# A piece with an attempted fugue in the middle



## level82rat (Jun 20, 2019)

Here is the flat.io link for the score.

If this link doesn't work try listening to just the audio.

I don't mind harsh criticism, if its garbage tell me its garbage.


----------



## caters (Aug 2, 2018)

I like it. And the fugue is good for an attempt. I have certainly done worse in my fugues. I don't hear any crunchy dissonances that don't resolve. And the flat.io audio worked. Just so you know, you don't have to put dynamics on both staves unless you intend the right hand and left hand to have different dynamics. Just 1 set of dynamics is enough for a pianist to know how loud to play it. 

Some of your arpeggiated chords and intervals though are only possible for those that have like Rachmaninoff size hands(octave + fourth shows up quite frequently). For me, I would have to get rid of the top note and just play it as an octave, because I can barely even reach a ninth on my piano, so octaves are my largest comfortable to play interval.


----------



## level82rat (Jun 20, 2019)

Appreciate the advice caters. I put dynamics on both staves because flat.io doesnt let one dynamic tag work for both. And would it be possible to roll the chords if they're too big? As in you arpeggiate the bottom few and only hold the chord on the top few?


----------



## caters (Aug 2, 2018)

level82rat said:


> Appreciate the advice caters. I put dynamics on both staves because flat.io doesnt let one dynamic tag work for both. And would it be possible to roll the chords if they're too big? As in you arpeggiate the bottom few and only hold the chord on the top few?

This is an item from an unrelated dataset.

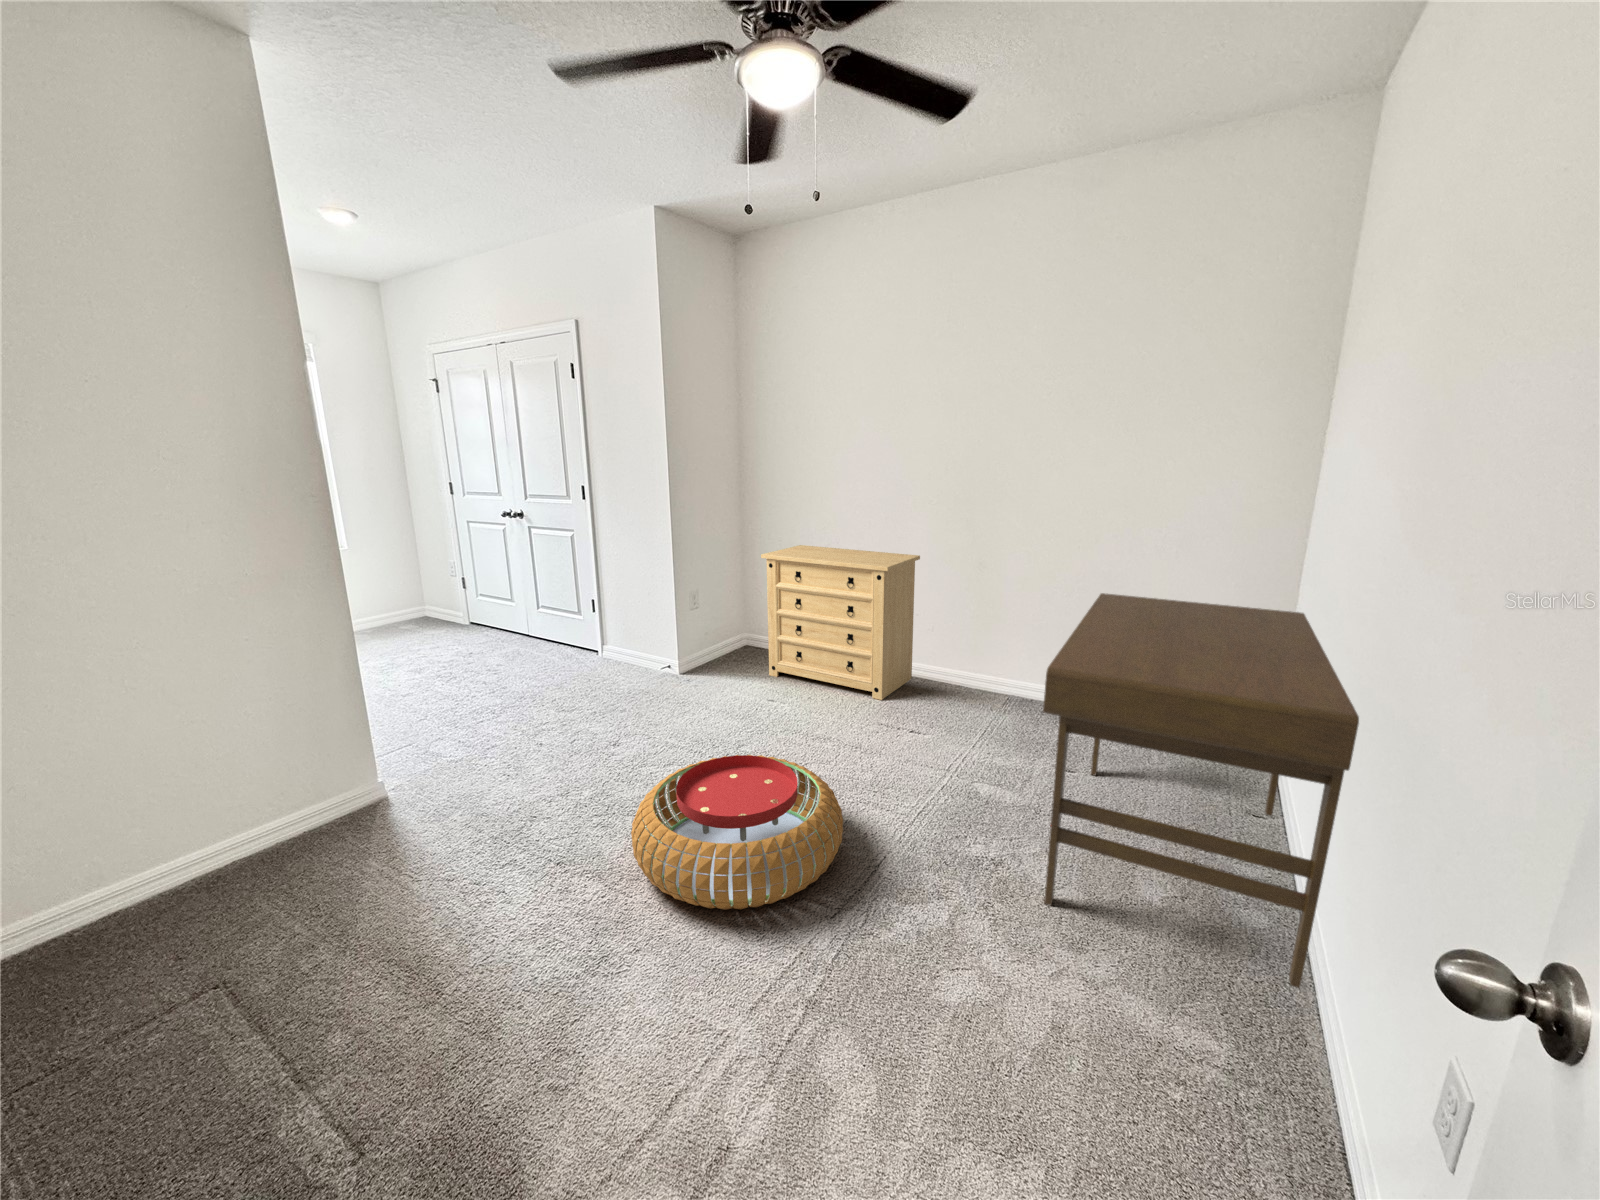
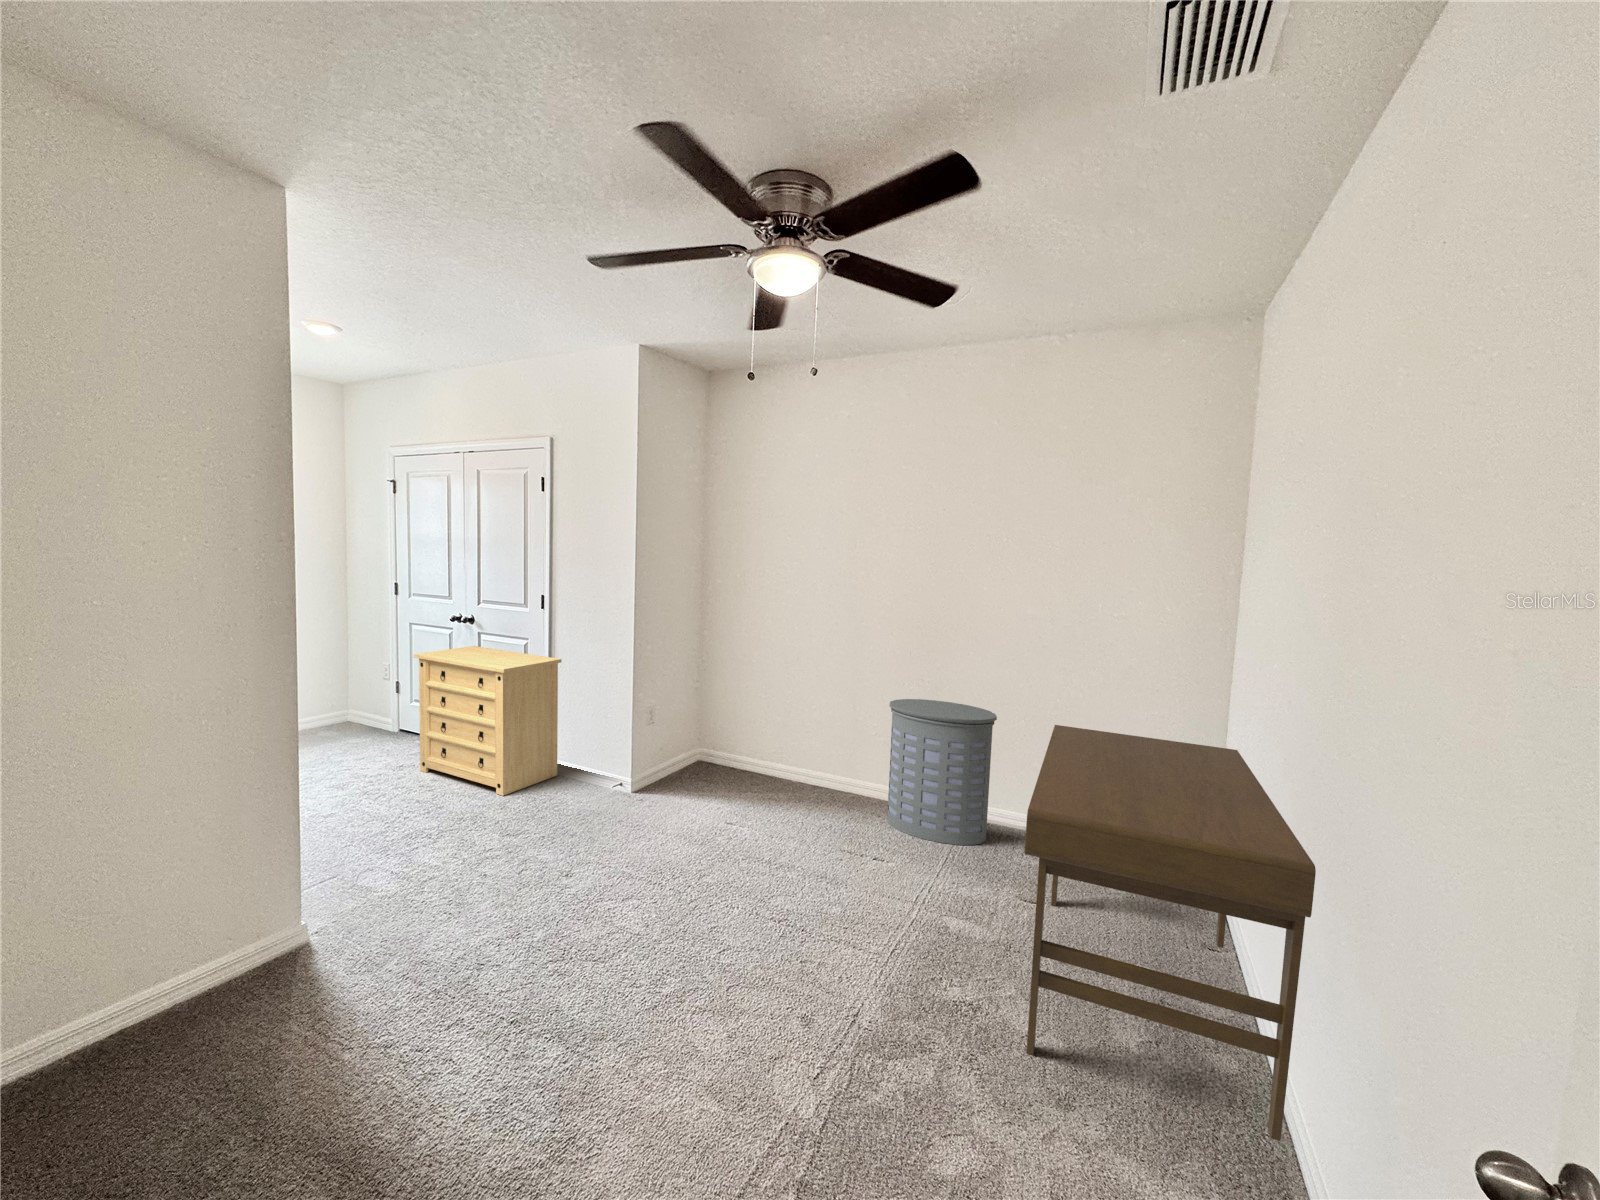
dresser: present [761,545,920,700] -> present [413,646,562,796]
laundry hamper: none [930,576,1044,720] -> present [887,699,997,845]
pouf: present [631,755,843,910] -> none [598,890,821,1073]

Well, is there a way to make the left hand dynamics invisible without affecting the audio? If so, then maybe you should do that. I prefer Musescore because you can change the dynamics to affect either the system, staff, or part. Part is the default for dynamics in Musescore(which means 1 dynamic affects both staves of the piano by default). And the Musescore software is completely free, but still very sophisticated.

As for the chords, yes that would indeed be possible to roll the chords, pressing the pedal down if I want to sustain the chord, but for the wide intervals with just 2 notes such as in measures 12 and 13, that isn't really possible to roll it.


----------



## Phil loves classical (Feb 8, 2017)

I noticed you transposed the subject and changed duration of notes in the fugato (or is it canon?). I don't think it melds. The 2 lines remain too separate with little real interaction. Some notes just fall into place together arbitrarily.


----------



## level82rat (Jun 20, 2019)

Phil loves classical said:


> I noticed you transposed the subject and changed duration of notes in the fugato (or is it canon?). I don't think it melds. The 2 lines remain too separate with little real interaction. Some notes just fall into place together arbitrarily.


Appreciate the critique. Does this apply to the whole fugue section or measures 64-67? That's the only section where I changed the duration of notes.


----------



## Phil loves classical (Feb 8, 2017)

Didn't see the score before. I think the fugato started out better, but got strained later on from bars 60 - 67. I think the counter subject could be stronger. For example, starting in the 4th beat of bar 52 where you went in parallel motion with the same interval to beat 3. The subject itself is a bit at fault. It manifests in bar 53, where the answer is a quarter note spread between beats. The 3rd beat of that bar sounds like it's straining for a better interval. You're using an augmented 5th, which is pretty ambiguous (or weak and dissonant). Try to reiterate the subject and/or counter so you can maximize the contrary motion, and have a stronger counter-subject. When you changed duration as development in a fugue, it's normally one part that gets shorter or longer while the other stays the same duration as before. You changed durations in both parts which just stretches it out.


----------